For 1 year, we analysed body temperature (BT), erythrocyte sedimentation rate (ESR), white blood cell count (WBC), C-reactive protein (CRP), interleukin 6 (IL-6) and lipopolysaccharide-binding-protein (LBP) following elective transsphenoidal pituitary surgery. Samples were collected on admission, day 1, 3 and 7 as well as 3 months postoperatively.
In 116 patients, all data were available. No postoperative infections occurred within the first postoperative week. BT (37.6 ± 0.6, baseline 37.0 ± 0.5 °C), WBC (11,366 ± 2,541, baseline 6,861 ± 2,123/μl), CRP (25.3 ± 22.6, baseline 3.1 ± 6 mg/l), IL-6 (12 ± 13, baseline 2.7 ± 2.6 pg/ml), and LBP (11.3 ± 4.9, baseline 5.7 ± 2.7 μg/ml) peaked on day 1 postoperatively (each p = 0.001), while ESR peaked on day 3 (25 ± 16, baseline 13 ± 11 mm/h, p = 0.001). BT and IL-6 normalized by day 3 and CRP by day 7, while ESR (23 ± 16 mm/h, p = 0.001), WBC (7,807 ± 2,750/μl, p = 0.001) and LBP (7.3 ± 2.6 μg/ml, p = 0.028) were still increased by day 7.

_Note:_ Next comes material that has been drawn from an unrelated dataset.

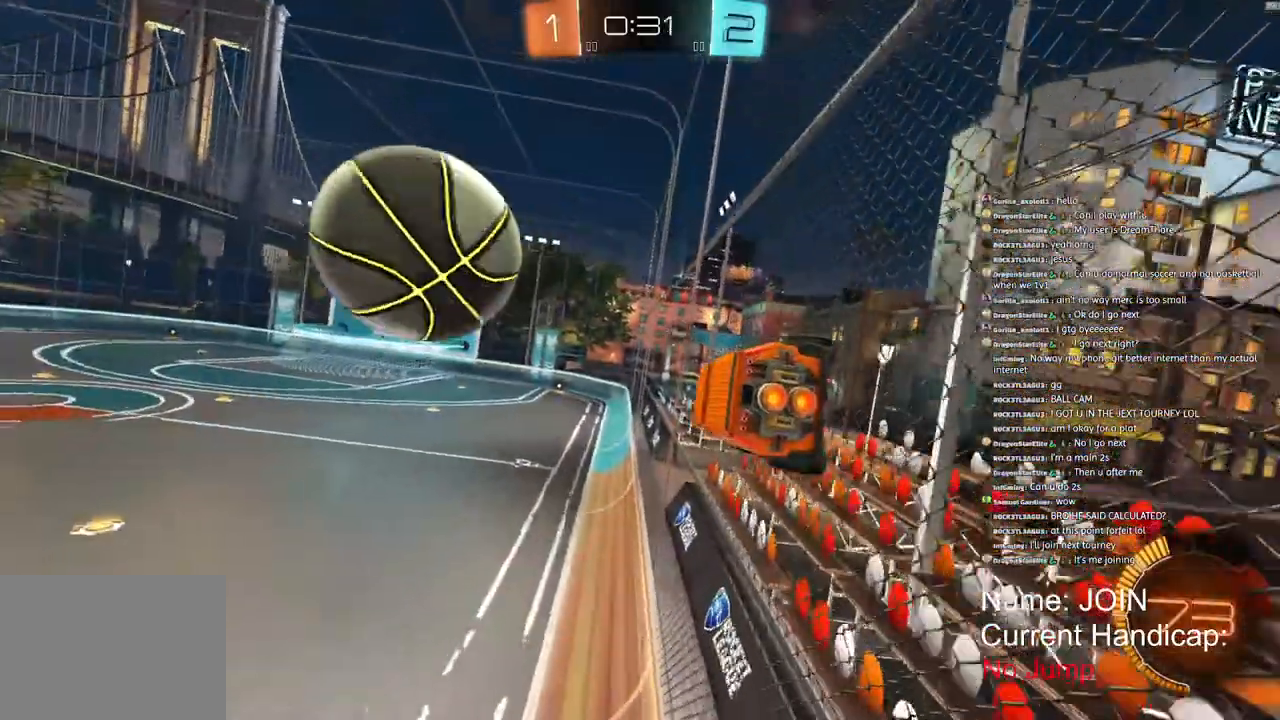
{"buttons": ["R2"], "left_stick": "down", "right_stick": "center", "events": [[117, "left_stick", "down"]]}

The present study establishes normative values for an infection surveillance following transsphenoidal pituitary surgery. CRP, a convenient and reasonable priced parameter, is affected by the procedure for the first postoperative week. IL-6 is more robust and allows a close monitoring on the expense of additional pricing. ESR, WBC and LBP are sustained affected by surgery, and do not offer any advantage. Since no infections were observed, we were unable to calculate the respective sensitivity and specificity.
经蝶窦手术的主要关注点之一是感染,因为进入垂体的途径存在微生物定植的风险。为了将相关发病率和死亡率降至最低,监测术后感染情况的监测方案至关重要。
在 1 年的时间里,我们分析了 116 例接受择期经蝶窦垂体手术患者的体温(BT)、红细胞沉降率(ESR)、白细胞计数(WBC)、C 反应蛋白(CRP)、白细胞介素 6(IL-6)和脂多糖结合蛋白(LBP)。在入院时、术后第 1 天、第 3 天和第 7 天以及术后 3 个月采集样本。
在 116 例患者中,所有数据均可用。术后第 1 周内无术后感染发生。BT(37.6±0.6,基线 37.0±0.5°C)、WBC(11366±2541,基线 6861±2123/μl)、CRP(25.3±22.6,基线 3.1±6mg/L)、IL-6(12±13,基线 2.7±2.6pg/ml)和 LBP(11.3±4.9,基线 5.7±2.7μg/ml)在术后第 1 天达到峰值(均 p=0.001),而 ESR 在术后第 3 天达到峰值(25±16,基线 13±11mm/h,p=0.001)。BT 和 IL-6 在术后第 3 天恢复正常,CRP 在术后第 7 天恢复正常,而 ESR(23±16mm/h,p=0.001)、WBC(7807±2750/μl,p=0.001)和 LBP(7.3±2.6μg/ml,p=0.028)在术后第 7 天仍升高。
本研究建立了经蝶窦垂体手术后感染监测的参考值。CRP 是一种方便且价格合理的参数,在术后第 1 周受到手术的影响。IL-6 更具稳健性,可以在不增加额外费用的情况下进行密切监测。ESR、WBC 和 LBP 持续受手术影响,没有任何优势。由于没有观察到感染,我们无法计算各自的敏感性和特异性。